Nina Devries for Al Jazeera America

“You didn’t want to think about it, didn’t want to go through it and face it, so you end up drowning it out,” she said.

Whiskeychan, too, said she lost parenting skills. She didn’t know how to love her daughter at first and ended up neglecting her. She slowly realized she had to let go of her demons because it was destroying their relationship. She sought professional treatment and has been sober for 20 years. She now organizes community walks to raise awareness about residential schools and has a better relationship with her daughter.

Whiskeychan said hearing the final report was a lot to take in. She worried that people may still not fully understand because they haven’t gone through it. But she said the TRC report is at least a step in the right direction.

She said a stronger recognition of indigenous culture should be implemented across Canada. “It’s very important, for my grandkids,” she said. “I want them to have everything that we lost. That’s important to me.”

Willie Littlechild, another residential school survivor, is a TRC commissioner.

“Many times I was hearing my own story unravel in front of me,” he said. “When they talked about the physical, spiritual, sexual abuse, they were telling my story, and it was difficult at times.”

He noted that indigenous people around the world were subjected to similar programs, such as in Australia, where the government removed aboriginal children — known as the stolen generation — from their parents.

“The more children know about the residential legacy, the history, the more a change will come about,” said Littlechild. “Through children, by children and by having indigenous children learn about who they are, they grow up with sense of identity.”

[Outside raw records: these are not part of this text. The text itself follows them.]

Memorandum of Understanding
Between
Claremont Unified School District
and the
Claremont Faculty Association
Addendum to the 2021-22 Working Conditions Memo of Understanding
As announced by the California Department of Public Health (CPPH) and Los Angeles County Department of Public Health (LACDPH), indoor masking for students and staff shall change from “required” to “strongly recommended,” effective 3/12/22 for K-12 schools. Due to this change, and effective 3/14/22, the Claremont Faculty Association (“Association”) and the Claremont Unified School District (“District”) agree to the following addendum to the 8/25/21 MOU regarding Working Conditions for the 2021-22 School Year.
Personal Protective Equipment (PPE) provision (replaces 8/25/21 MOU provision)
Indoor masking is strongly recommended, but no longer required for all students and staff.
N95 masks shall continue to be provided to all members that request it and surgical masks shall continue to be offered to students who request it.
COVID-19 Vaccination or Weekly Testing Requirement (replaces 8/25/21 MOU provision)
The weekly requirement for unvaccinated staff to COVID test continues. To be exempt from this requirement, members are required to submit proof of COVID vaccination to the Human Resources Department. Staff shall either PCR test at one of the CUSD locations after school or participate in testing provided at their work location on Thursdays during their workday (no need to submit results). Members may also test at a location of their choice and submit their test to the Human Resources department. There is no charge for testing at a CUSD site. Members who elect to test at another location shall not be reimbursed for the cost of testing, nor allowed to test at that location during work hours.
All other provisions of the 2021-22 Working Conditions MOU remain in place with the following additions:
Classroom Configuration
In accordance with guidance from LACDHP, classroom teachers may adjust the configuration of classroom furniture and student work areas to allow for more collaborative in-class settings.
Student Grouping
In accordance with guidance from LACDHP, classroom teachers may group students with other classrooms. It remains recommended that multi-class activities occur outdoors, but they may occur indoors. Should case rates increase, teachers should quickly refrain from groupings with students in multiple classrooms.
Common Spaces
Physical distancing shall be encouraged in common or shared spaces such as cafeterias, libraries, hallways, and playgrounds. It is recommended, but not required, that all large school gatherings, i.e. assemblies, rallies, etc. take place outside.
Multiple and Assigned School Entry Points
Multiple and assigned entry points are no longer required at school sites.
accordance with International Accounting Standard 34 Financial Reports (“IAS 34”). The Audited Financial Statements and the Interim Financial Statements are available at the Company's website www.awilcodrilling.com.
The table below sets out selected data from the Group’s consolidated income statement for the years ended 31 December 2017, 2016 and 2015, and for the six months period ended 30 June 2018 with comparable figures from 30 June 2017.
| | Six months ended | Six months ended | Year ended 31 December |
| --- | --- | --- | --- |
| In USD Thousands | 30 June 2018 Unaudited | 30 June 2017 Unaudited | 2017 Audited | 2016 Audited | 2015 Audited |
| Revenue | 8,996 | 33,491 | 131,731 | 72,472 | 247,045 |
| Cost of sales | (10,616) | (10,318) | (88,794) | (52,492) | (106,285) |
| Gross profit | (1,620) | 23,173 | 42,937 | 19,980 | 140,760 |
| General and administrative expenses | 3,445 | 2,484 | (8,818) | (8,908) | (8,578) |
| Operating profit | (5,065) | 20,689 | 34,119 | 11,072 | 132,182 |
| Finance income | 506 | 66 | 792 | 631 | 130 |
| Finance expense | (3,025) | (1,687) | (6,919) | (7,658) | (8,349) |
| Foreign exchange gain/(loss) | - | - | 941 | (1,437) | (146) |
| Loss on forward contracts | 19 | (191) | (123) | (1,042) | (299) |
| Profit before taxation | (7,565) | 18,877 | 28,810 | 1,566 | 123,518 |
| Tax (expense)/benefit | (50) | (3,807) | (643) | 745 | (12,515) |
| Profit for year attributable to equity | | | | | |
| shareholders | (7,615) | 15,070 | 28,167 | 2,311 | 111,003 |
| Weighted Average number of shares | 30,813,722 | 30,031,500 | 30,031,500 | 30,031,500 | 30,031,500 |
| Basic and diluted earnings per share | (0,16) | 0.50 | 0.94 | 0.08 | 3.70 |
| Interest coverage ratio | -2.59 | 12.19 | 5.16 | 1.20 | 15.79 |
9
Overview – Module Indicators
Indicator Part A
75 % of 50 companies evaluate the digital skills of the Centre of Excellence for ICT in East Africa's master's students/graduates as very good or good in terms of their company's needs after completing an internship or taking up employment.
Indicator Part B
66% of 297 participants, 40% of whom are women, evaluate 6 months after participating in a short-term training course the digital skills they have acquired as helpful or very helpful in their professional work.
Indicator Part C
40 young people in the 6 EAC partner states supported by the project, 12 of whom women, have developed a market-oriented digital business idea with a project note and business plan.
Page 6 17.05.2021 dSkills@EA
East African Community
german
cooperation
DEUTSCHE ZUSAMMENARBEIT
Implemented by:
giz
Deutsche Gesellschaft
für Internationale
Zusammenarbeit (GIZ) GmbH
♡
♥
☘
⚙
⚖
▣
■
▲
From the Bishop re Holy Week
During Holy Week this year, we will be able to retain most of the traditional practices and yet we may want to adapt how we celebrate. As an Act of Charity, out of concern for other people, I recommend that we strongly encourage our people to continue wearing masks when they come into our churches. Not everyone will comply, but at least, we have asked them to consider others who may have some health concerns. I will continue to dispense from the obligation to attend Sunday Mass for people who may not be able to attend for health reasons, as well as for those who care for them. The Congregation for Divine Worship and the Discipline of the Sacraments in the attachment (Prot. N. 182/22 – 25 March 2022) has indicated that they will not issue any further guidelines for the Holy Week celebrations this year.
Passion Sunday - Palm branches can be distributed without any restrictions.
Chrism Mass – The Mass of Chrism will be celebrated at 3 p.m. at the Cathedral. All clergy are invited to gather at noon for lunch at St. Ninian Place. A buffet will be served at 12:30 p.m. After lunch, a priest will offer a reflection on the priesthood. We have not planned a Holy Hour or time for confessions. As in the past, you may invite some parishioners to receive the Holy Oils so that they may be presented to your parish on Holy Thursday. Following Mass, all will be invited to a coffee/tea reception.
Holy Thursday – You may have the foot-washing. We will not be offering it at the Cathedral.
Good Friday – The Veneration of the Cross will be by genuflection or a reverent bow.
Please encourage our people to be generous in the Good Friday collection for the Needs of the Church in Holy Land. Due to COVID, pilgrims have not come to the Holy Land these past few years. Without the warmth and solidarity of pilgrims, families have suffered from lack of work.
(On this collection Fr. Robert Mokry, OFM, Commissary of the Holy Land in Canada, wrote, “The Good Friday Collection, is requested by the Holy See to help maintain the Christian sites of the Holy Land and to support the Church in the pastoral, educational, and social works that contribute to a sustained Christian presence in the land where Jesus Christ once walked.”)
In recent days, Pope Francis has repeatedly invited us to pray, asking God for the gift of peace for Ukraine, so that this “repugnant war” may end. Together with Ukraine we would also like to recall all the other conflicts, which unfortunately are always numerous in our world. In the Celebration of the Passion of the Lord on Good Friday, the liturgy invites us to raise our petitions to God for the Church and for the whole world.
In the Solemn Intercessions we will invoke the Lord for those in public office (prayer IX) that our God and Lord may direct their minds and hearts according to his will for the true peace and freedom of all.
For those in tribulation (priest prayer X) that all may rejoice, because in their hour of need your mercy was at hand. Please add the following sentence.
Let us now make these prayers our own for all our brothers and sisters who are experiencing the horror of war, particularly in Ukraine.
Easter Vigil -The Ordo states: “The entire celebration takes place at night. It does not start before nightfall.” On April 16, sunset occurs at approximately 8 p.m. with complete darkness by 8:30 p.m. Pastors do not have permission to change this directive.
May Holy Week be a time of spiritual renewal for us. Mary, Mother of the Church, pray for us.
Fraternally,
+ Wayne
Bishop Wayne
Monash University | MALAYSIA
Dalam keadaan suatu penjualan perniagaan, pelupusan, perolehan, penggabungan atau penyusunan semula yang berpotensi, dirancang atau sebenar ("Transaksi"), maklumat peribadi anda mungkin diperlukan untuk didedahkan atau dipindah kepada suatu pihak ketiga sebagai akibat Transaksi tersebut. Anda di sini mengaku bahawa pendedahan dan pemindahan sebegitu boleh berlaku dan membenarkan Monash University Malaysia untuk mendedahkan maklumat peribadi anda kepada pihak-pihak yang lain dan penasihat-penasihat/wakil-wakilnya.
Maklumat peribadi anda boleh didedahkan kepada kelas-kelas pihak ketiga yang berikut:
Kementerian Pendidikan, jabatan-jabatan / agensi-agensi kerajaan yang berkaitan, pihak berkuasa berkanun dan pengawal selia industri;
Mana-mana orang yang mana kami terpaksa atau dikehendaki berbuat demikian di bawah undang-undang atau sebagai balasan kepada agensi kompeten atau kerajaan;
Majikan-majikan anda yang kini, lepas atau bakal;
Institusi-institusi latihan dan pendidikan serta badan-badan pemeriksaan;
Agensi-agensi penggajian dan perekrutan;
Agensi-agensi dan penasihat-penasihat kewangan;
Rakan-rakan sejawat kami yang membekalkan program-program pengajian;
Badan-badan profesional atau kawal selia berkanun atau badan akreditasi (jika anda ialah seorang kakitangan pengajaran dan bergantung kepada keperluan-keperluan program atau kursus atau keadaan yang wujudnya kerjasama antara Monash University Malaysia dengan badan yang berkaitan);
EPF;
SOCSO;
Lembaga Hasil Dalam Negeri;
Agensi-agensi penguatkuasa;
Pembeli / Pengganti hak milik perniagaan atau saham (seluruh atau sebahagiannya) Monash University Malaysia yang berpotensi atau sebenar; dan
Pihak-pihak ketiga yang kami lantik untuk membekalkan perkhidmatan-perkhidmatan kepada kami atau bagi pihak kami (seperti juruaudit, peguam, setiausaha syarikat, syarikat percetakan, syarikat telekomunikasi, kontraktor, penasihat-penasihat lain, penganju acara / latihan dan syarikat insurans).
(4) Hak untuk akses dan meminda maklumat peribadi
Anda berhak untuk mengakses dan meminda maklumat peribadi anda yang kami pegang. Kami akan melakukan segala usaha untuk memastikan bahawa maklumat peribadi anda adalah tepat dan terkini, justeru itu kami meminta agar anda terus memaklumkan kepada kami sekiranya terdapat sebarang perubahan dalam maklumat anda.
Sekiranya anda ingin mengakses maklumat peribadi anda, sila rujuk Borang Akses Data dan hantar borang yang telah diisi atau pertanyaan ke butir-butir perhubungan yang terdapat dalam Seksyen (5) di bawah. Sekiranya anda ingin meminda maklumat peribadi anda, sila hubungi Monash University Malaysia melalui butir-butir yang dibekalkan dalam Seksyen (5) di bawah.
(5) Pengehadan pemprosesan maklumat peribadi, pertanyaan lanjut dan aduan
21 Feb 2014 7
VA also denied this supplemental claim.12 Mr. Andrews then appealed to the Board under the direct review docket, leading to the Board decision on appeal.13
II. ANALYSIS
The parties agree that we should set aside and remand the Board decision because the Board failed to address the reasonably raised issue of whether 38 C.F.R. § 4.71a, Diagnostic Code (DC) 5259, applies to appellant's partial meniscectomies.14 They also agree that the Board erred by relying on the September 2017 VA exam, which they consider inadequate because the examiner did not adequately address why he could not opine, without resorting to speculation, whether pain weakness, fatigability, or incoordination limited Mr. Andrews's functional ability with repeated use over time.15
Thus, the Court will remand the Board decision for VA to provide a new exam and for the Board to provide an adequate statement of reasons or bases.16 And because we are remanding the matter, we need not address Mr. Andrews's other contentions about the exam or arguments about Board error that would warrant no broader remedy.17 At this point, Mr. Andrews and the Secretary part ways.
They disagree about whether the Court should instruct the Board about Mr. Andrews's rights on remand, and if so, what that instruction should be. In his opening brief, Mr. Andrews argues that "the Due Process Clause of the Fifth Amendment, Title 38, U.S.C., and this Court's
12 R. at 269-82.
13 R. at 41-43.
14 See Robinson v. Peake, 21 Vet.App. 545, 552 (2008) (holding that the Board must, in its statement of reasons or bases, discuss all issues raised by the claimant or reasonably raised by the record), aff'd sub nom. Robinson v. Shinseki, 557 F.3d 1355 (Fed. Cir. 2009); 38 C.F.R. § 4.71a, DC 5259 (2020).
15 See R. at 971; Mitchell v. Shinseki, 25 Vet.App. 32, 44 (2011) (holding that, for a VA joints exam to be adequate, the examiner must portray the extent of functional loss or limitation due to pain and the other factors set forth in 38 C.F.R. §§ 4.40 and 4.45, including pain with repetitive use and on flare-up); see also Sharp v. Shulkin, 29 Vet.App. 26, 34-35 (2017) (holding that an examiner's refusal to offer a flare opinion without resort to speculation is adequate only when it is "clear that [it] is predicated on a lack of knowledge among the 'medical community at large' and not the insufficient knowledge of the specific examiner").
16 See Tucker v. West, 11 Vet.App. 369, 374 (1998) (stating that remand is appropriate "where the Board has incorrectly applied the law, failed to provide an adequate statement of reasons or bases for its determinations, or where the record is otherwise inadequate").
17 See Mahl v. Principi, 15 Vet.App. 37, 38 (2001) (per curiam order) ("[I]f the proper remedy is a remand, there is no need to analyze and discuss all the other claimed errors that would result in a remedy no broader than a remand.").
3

Education, he added, is one the key components of the final report. Among its calls to action is mandating that K–12 schools include in their curricula instruction on residential schools, treaties and aboriginal peoples’ contributions to Canada. The report also calls on the government to provide the necessary funding to postsecondary institutions to educate teachers on how to incorporate indigenous knowledge and teaching methods in their classrooms.

Although emotions remain raw in the indigenous community, some survivors said they are hopeful that, after a long wait, positive change may finally become a reality.